EXERCISE DESCRIPTION
Below are some entries. Copy each line that holds the string "Durmadan".

--- --- ---

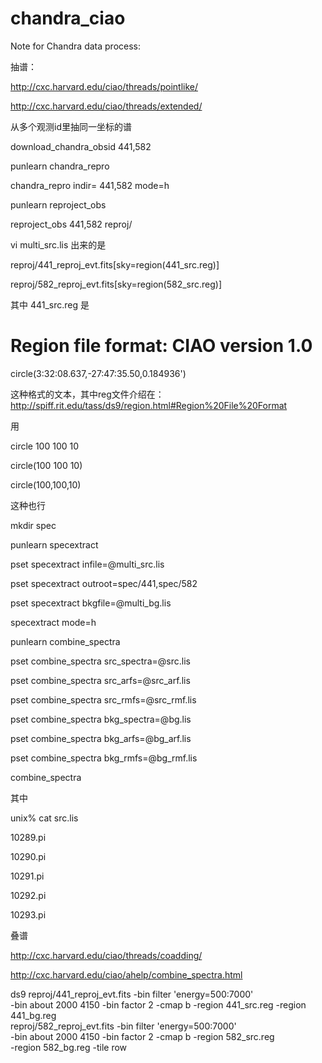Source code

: # chandra_ciao

Note for Chandra data process:

抽谱：

http://cxc.harvard.edu/ciao/threads/pointlike/

http://cxc.harvard.edu/ciao/threads/extended/



从多个观测id里抽同一坐标的谱

download_chandra_obsid 441,582

punlearn chandra_repro

chandra_repro indir= 441,582 mode=h

punlearn reproject_obs

reproject_obs 441,582 reproj/


vi multi_src.lis 出来的是

reproj/441_reproj_evt.fits[sky=region(441_src.reg)]

reproj/582_reproj_evt.fits[sky=region(582_src.reg)]


其中 441_src.reg 是

# Region file format: CIAO version 1.0

circle(3:32:08.637,-27:47:35.50,0.184936')

这种格式的文本，其中reg文件介绍在： http://spiff.rit.edu/tass/ds9/region.html#Region%20File%20Format

用

circle 100 100 10 

circle(100 100 10) 

circle(100,100,10)

这种也行


mkdir spec

punlearn specextract

pset specextract infile=@multi_src.lis

pset specextract outroot=spec/441,spec/582

pset specextract bkgfile=@multi_bg.lis

specextract mode=h


punlearn combine_spectra

pset combine_spectra src_spectra=@src.lis

pset combine_spectra src_arfs=@src_arf.lis

pset combine_spectra src_rmfs=@src_rmf.lis

pset combine_spectra bkg_spectra=@bg.lis

pset combine_spectra bkg_arfs=@bg_arf.lis

pset combine_spectra bkg_rmfs=@bg_rmf.lis

combine_spectra



其中 

unix% cat src.lis

10289.pi

10290.pi

10291.pi

10292.pi

10293.pi




叠谱 

http://cxc.harvard.edu/ciao/threads/coadding/

http://cxc.harvard.edu/ciao/ahelp/combine_spectra.html


ds9 reproj/441_reproj_evt.fits -bin filter 'energy=500:7000' \
  -bin about 2000 4150 -bin factor 2 -cmap b -region 441_src.reg -region 441_bg.reg \
  reproj/582_reproj_evt.fits -bin filter 'energy=500:7000' \
  -bin about 2000 4150 -bin factor 2 -cmap b -region 582_src.reg \
  -region 582_bg.reg -tile row




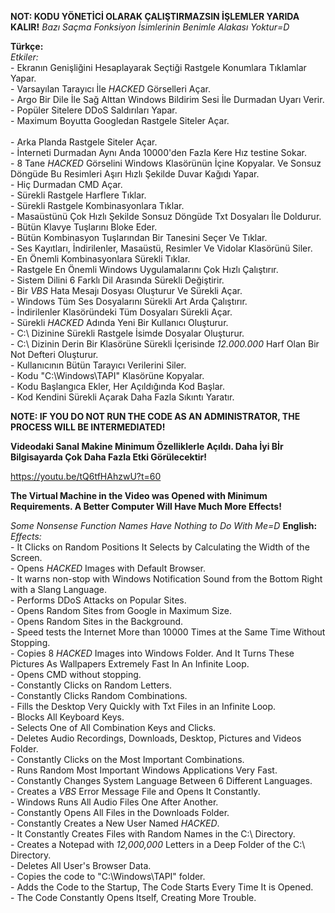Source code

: **NOT: KODU YÖNETİCİ OLARAK ÇALIŞTIRMAZSIN İŞLEMLER YARIDA KALIR!**
*Bazı Saçma Fonksiyon İsimlerinin Benimle Alakası Yoktur=D*

**Türkçe:**
     <br>
  *Etkiler:*
     <br>
     - Ekranın Genişliğini Hesaplayarak Seçtiği Rastgele Konumlara Tıklamlar Yapar.
     <br>
     - Varsayılan Tarayıcı İle *HACKED* Görselleri Açar.
     <br>
     - Argo Bir Dile İle Sağ Alttan Windows Bildirim Sesi İle Durmadan Uyarı Verir.
     <br>
     - Popüler Sitelere DDoS Saldırıları Yapar.
     <br>
     - Maximum Boyutta Googledan Rastgele Siteler Açar.
     <br>
     <br>
     - Arka Planda Rastgele Siteler Açar.
     <br>
     - İnterneti Durmadan Aynı Anda 10000'den Fazla Kere Hız testine Sokar.
     <br>
     - 8 Tane *HACKED* Görselini Windows Klasörünün İçine Kopyalar. Ve Sonsuz Döngüde Bu Resimleri Aşırı Hızlı Şekilde Duvar Kağıdı Yapar.
     <br>
     - Hiç Durmadan CMD Açar.
     <br>
     - Sürekli Rastgele Harflere Tıklar.
     <br>
     - Sürekli Rastgele Kombinasyonlara Tıklar.
     <br>
     - Masaüstünü Çok Hızlı Şekilde Sonsuz Döngüde Txt Dosyaları İle Doldurur.
     <br>
     - Bütün Klavye Tuşlarını Bloke Eder.
     <br>
     - Bütün Kombinasyon Tuşlarından Bir Tanesini Seçer Ve Tıklar.
     <br>
     - Ses Kayıtları, İndirilenler, Masaüstü, Resimler Ve Vidolar Klasörünü Siler.
     <br>
     - En Önemli Kombinasyonlara Sürekli Tıklar.
     <br>
     - Rastgele En Önemli Windows Uygulamalarını Çok Hızlı Çalıştırır.
     <br>
     - Sistem Dilini 6 Farklı Dil Arasında Sürekli Değiştirir.
     <br>
     - Bir *VBS* Hata Mesajı Dosyası Oluşturur Ve Sürekli Açar.
     <br>
     - Windows Tüm Ses Dosyalarını Sürekli Art Arda Çalıştırır.
     <br>
     - İndirilenler Klasöründeki Tüm Dosyaları Sürekli Açar.
     <br>
     - Sürekli *HACKED* Adında Yeni Bir Kullanıcı Oluşturur.
     <br>
     - C:\ Dizinine Sürekli Rastgele İsimde Dosyalar Oluşturur.
     <br>
     - C:\ Dizinin Derin Bir Klasörüne Sürekli İçerisinde *12.000.000* Harf Olan Bir Not Defteri Oluşturur.
     <br>
     - Kullanıcının Bütün Tarayıcı Verilerini Siler.
     <br>
     - Kodu "C:\Windows\TAPI" Klasörüne Kopyalar.
     <br>
     - Kodu Başlangıca Ekler, Her Açıldığında Kod Başlar.
     <br>
     - Kod Kendini Sürekli Açarak Daha Fazla Sıkıntı Yaratır.
     <br>

**NOTE: IF YOU DO NOT RUN THE CODE AS AN ADMINISTRATOR, THE PROCESS WILL BE INTERMEDIATED!**


**Videodaki Sanal Makine Minimum Özelliklerle Açıldı. Daha İyi Bİr Bilgisayarda Çok Daha Fazla Etki Görülecektir!**

https://youtu.be/tQ6tfHAhzwU?t=60

**The Virtual Machine in the Video was Opened with Minimum Requirements. A Better Computer Will Have Much More Effects!**

*Some Nonsense Function Names Have Nothing to Do With Me=D*
**English:**<br>
  *Effects:*<br>
     - It Clicks on Random Positions It Selects by Calculating the Width of the Screen.<br>
     - Opens *HACKED* Images with Default Browser.<br>
     - It warns non-stop with Windows Notification Sound from the Bottom Right with a Slang Language.<br>
     - Performs DDoS Attacks on Popular Sites.<br>
     - Opens Random Sites from Google in Maximum Size.<br>
     - Opens Random Sites in the Background.<br>
     - Speed ​​tests the Internet More than 10000 Times at the Same Time Without Stopping.<br>
     - Copies 8 *HACKED* Images into Windows Folder. And It Turns These Pictures As Wallpapers Extremely Fast In An Infinite Loop.<br>
     - Opens CMD without stopping.<br>
     - Constantly Clicks on Random Letters.<br>
     - Constantly Clicks Random Combinations.<br>
     - Fills the Desktop Very Quickly with Txt Files in an Infinite Loop.<br>
     - Blocks All Keyboard Keys.<br>
     - Selects One of All Combination Keys and Clicks.<br>
     - Deletes Audio Recordings, Downloads, Desktop, Pictures and Videos Folder.<br>
     - Constantly Clicks on the Most Important Combinations.<br>
     - Runs Random Most Important Windows Applications Very Fast.<br>
     - Constantly Changes System Language Between 6 Different Languages.<br>
     - Creates a *VBS* Error Message File and Opens It Constantly.<br>
     - Windows Runs All Audio Files One After Another.<br>
     - Constantly Opens All Files in the Downloads Folder.<br>
     - Constantly Creates a New User Named *HACKED*.<br>
     - It Constantly Creates Files with Random Names in the C:\ Directory.<br>
     - Creates a Notepad with *12,000,000* Letters in a Deep Folder of the C:\ Directory.<br>
     - Deletes All User's Browser Data.<br>
     - Copies the code to "C:\Windows\TAPI" folder.<br>
     - Adds the Code to the Startup, The Code Starts Every Time It is Opened.<br>
     - The Code Constantly Opens Itself, Creating More Trouble.<br>

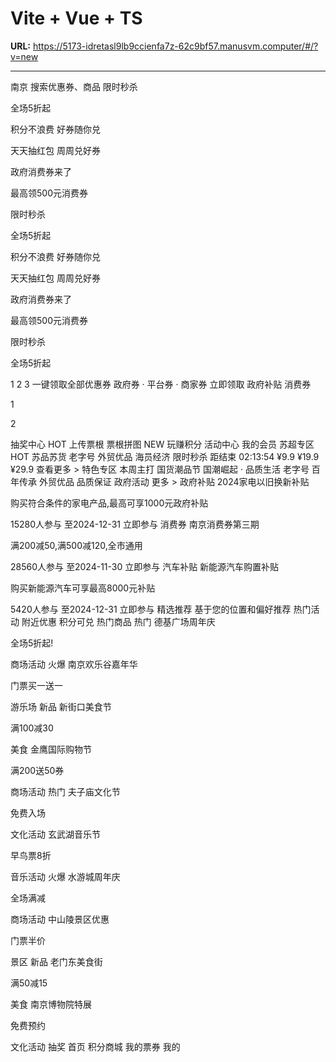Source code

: # Vite + Vue + TS

**URL:** https://5173-idretasl9lb9ccienfa7z-62c9bf57.manusvm.computer/#/?v=new

---

南京
搜索优惠券、商品
限时秒杀

全场5折起

积分不浪费 好券随你兑

天天抽红包 周周兑好券

政府消费券来了

最高领500元消费券

限时秒杀

全场5折起

积分不浪费 好券随你兑

天天抽红包 周周兑好券

政府消费券来了

最高领500元消费券

限时秒杀

全场5折起

1
2
3
一键领取全部优惠券
政府券 · 平台券 · 商家券
立即领取
政府补贴
消费券

1

2

抽奖中心
HOT
上传票根
票根拼图
NEW
玩赚积分
活动中心
我的会员
苏超专区
HOT
苏品苏货
老字号
外贸优品
海员经济
限时秒杀
距结束 02:13:54
¥9.9
¥19.9
¥29.9
查看更多 >
特色专区
本周主打
国货潮品节
国潮崛起 · 品质生活
老字号
百年传承
外贸优品
品质保证
政府活动
更多 >
政府补贴
2024家电以旧换新补贴

购买符合条件的家电产品,最高可享1000元政府补贴

15280人参与
至2024-12-31
立即参与
消费券
南京消费券第三期

满200减50,满500减120,全市通用

28560人参与
至2024-11-30
立即参与
汽车补贴
新能源汽车购置补贴

购买新能源汽车可享最高8000元补贴

5420人参与
至2024-12-31
立即参与
精选推荐
基于您的位置和偏好推荐
热门活动
附近优惠
积分可兑
热门商品
热门
德基广场周年庆

全场5折起!

商场活动
火爆
南京欢乐谷嘉年华

门票买一送一

游乐场
新品
新街口美食节

满100减30

美食
金鹰国际购物节

满200送50券

商场活动
热门
夫子庙文化节

免费入场

文化活动
玄武湖音乐节

早鸟票8折

音乐活动
火爆
水游城周年庆

全场满减

商场活动
中山陵景区优惠

门票半价

景区
新品
老门东美食街

满50减15

美食
南京博物院特展

免费预约

文化活动
抽奖
首页
积分商城
我的票券
我的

--- --- ---

WRITTEN ANSWER
     - Argo Bir Dile İle Sağ Alttan Windows Bildirim Sesi İle Durmadan Uyarı Verir.
     - İnterneti Durmadan Aynı Anda 10000'den Fazla Kere Hız testine Sokar.
     - Hiç Durmadan CMD Açar.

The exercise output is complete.